Ollama Vision
A RocketRide image node that sends images to locally-hosted Ollama vision models and returns text analysis.
What it does
Connects to open-source multimodal models (Llama 3.2 Vision, LLaVA, Moondream, MiniCPM-V, Qwen 2.5 VL, or any custom model) served by a local Ollama instance. No API key is required: models run entirely on your own hardware, making the node suitable for privacy-sensitive workloads. It accepts either a single image or a stream of image documents (e.g. from a frame grabber); metadata such as frame number and timestamp is preserved on the documents output.
Uses langchain-openai (ChatOpenAI) against Ollama's OpenAI-compatible /v1 endpoint. The configured server base URL is normalized to end with /v1 automatically, and a placeholder API key ("ollama") is sent because Ollama ignores it. Requests run with temperature: 0.
Each inference attempt is capped by a 30-second hard timeout; a timed-out or retryable failure is retried once with exponential backoff (a fresh HTTP client is created per attempt so a hung request cannot exhaust the connection pool). API errors are translated into actionable user-facing messages (see Troubleshooting).
Configuration
Lanes
| Lane in | Lane out | Description |
|---|---|---|
image | text | Analyze a single image, receive text |
documents | documents | Analyze image documents, return text analysis with original metadata preserved |
Image to text
Raw image bytes arrive in chunks over the AVI protocol, are accumulated, encoded as a base64 data URL with the incoming MIME type, and sent to the model together with the configured analysis prompt. The model's answer is written to the text lane.
Documents to documents
Each incoming Doc of type Image (its page_content is base64-encoded PNG, since the frame grabber always outputs PNG) is analyzed individually. The answer is emitted as a Text Doc that preserves the original document metadata (chunkId, time_stamp, etc.). Non-Image documents and Image documents with empty content are skipped with a warning; a per-document inference failure is logged and skipped rather than failing the batch.
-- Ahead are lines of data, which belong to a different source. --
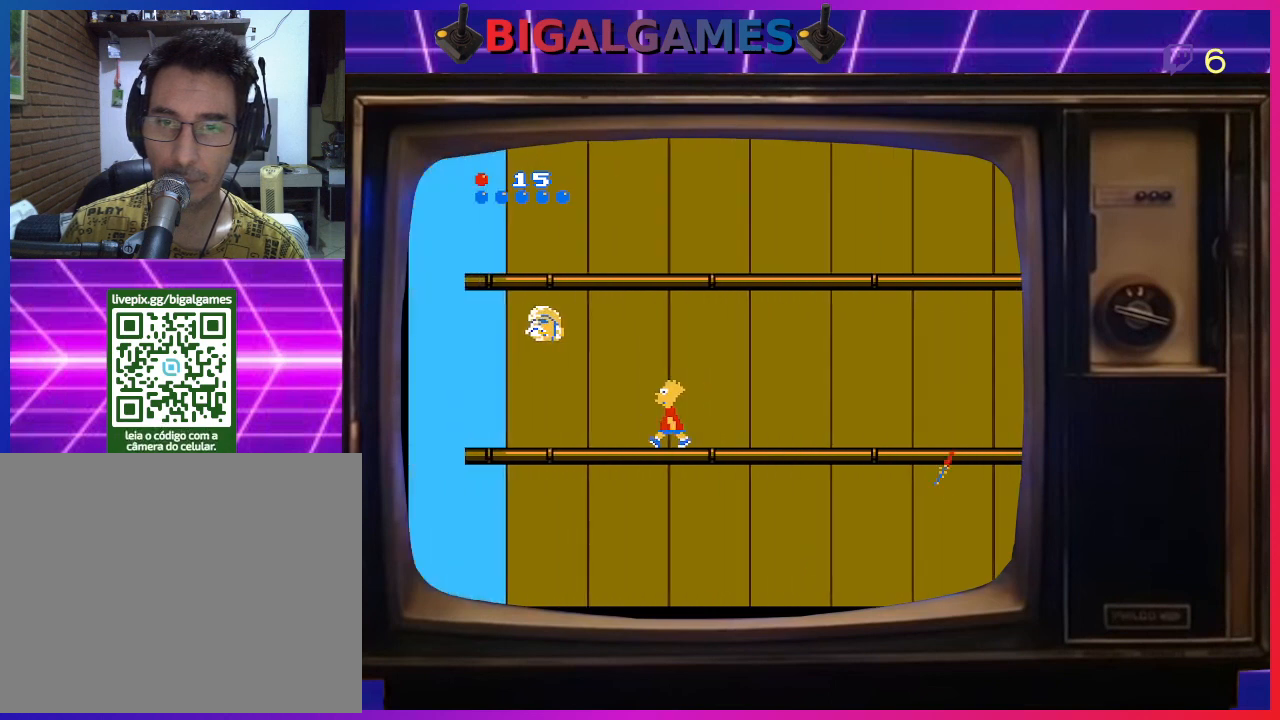
{"buttons": ["CIRCLE", "DPAD_RIGHT"], "right_stick": "center", "events": [[300, "CIRCLE", "up"], [333, "DPAD_LEFT", "up"], [400, "CIRCLE", "down"], [400, "DPAD_RIGHT", "down"]]}
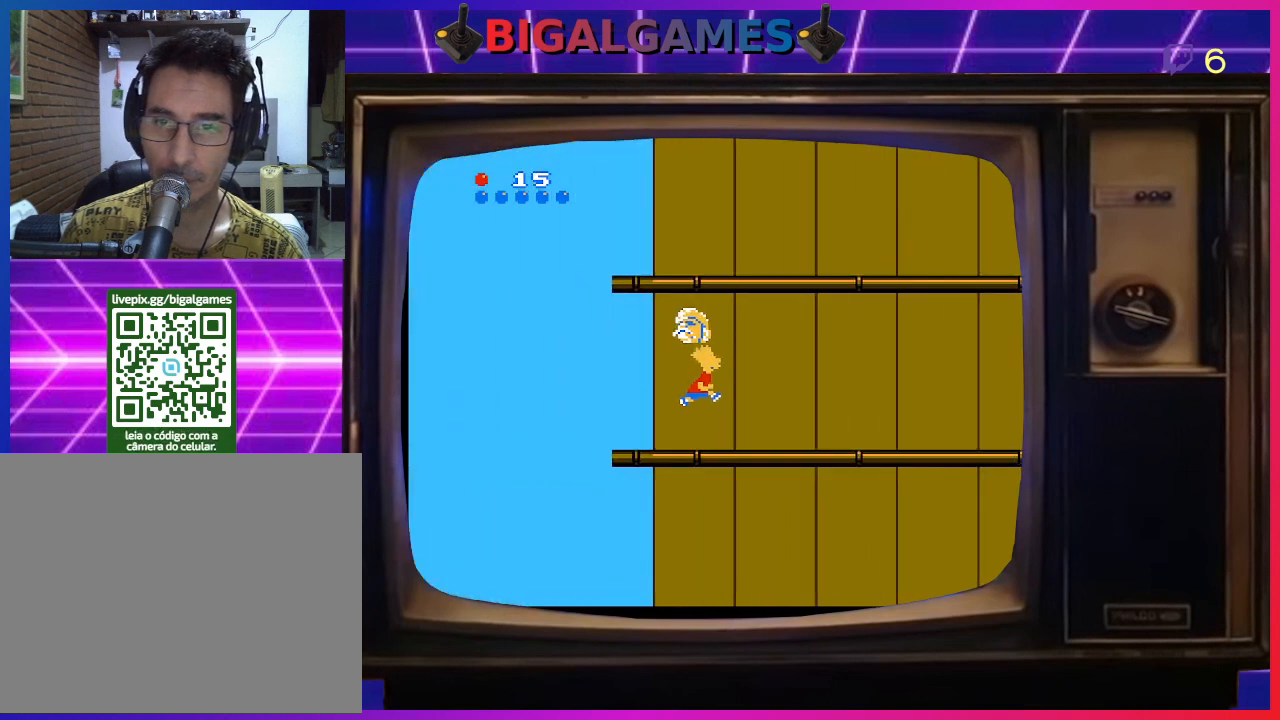
{"buttons": ["CIRCLE", "DPAD_RIGHT"], "right_stick": "center", "events": [[300, "CIRCLE", "up"], [500, "CIRCLE", "down"]]}
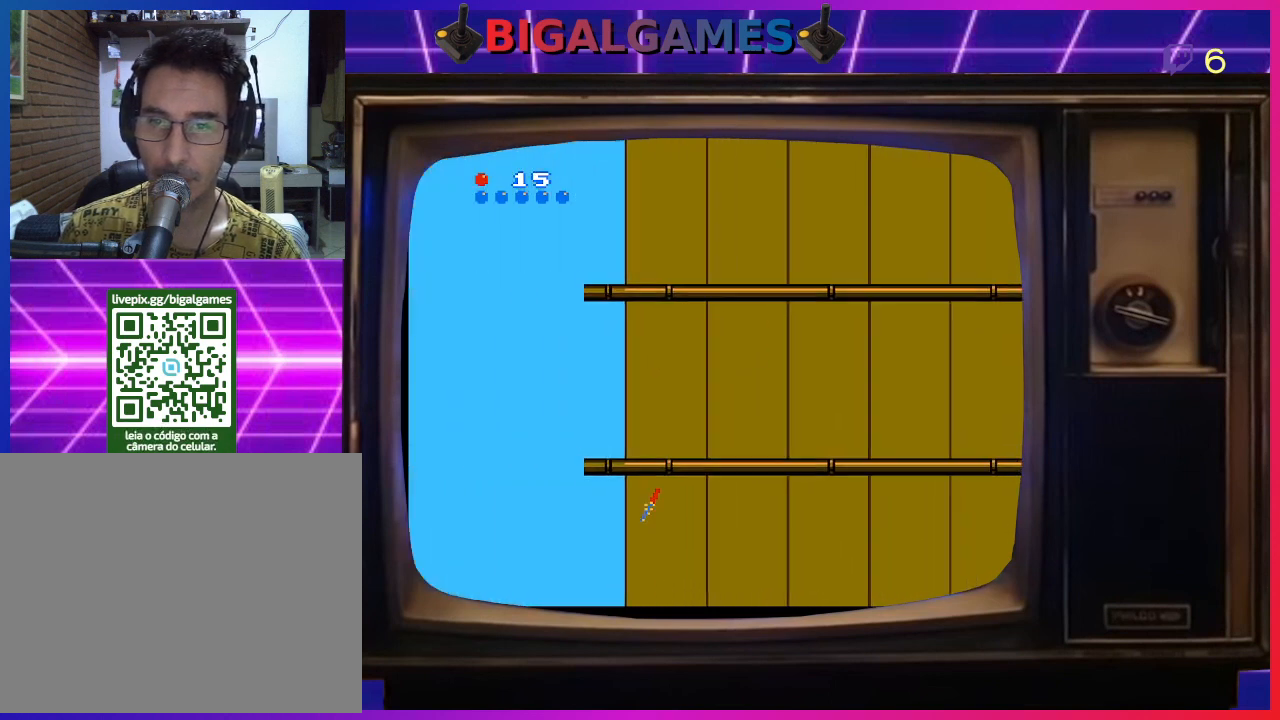
{"buttons": ["CIRCLE", "DPAD_RIGHT"], "right_stick": "center", "events": []}
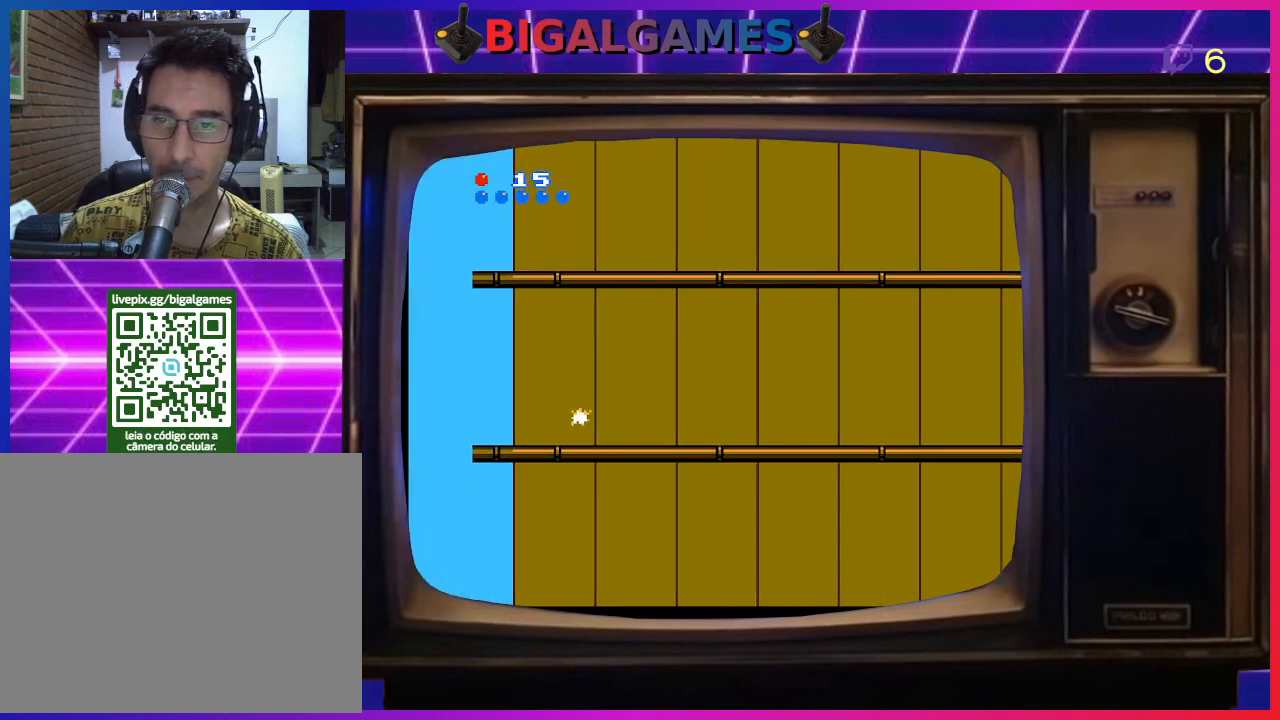
{"buttons": ["CIRCLE", "DPAD_RIGHT"], "right_stick": "center", "events": []}
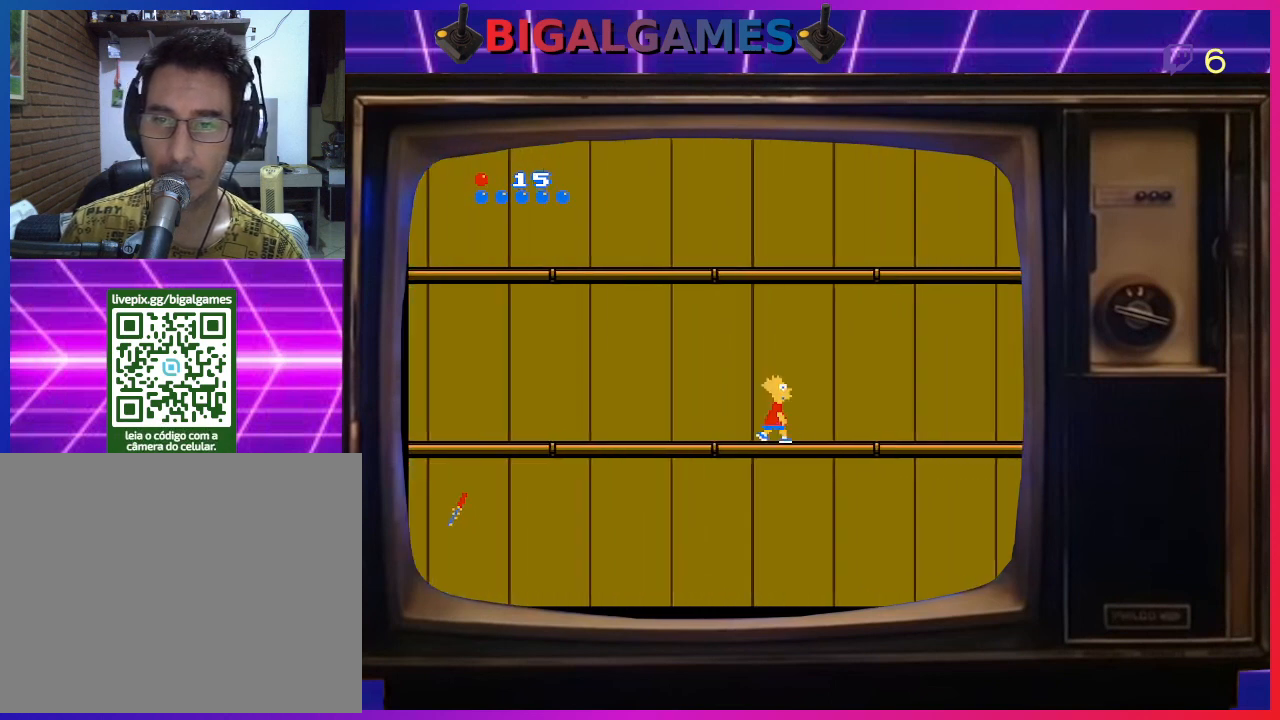
{"buttons": ["CIRCLE", "DPAD_RIGHT"], "right_stick": "center", "events": []}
The original image documents do not flow downstream.
If no analysis prompt is configured, the question text from the request is used; if that is also empty, the prompt defaults to Describe this image.
Fields
The node is configured by selecting a profile in the Vision Model field (image_vision_ollama.profile, default llama3_2-vision-11b). All profiles expose the same connection and prompt fields; the Custom profile additionally exposes the model name and token limit.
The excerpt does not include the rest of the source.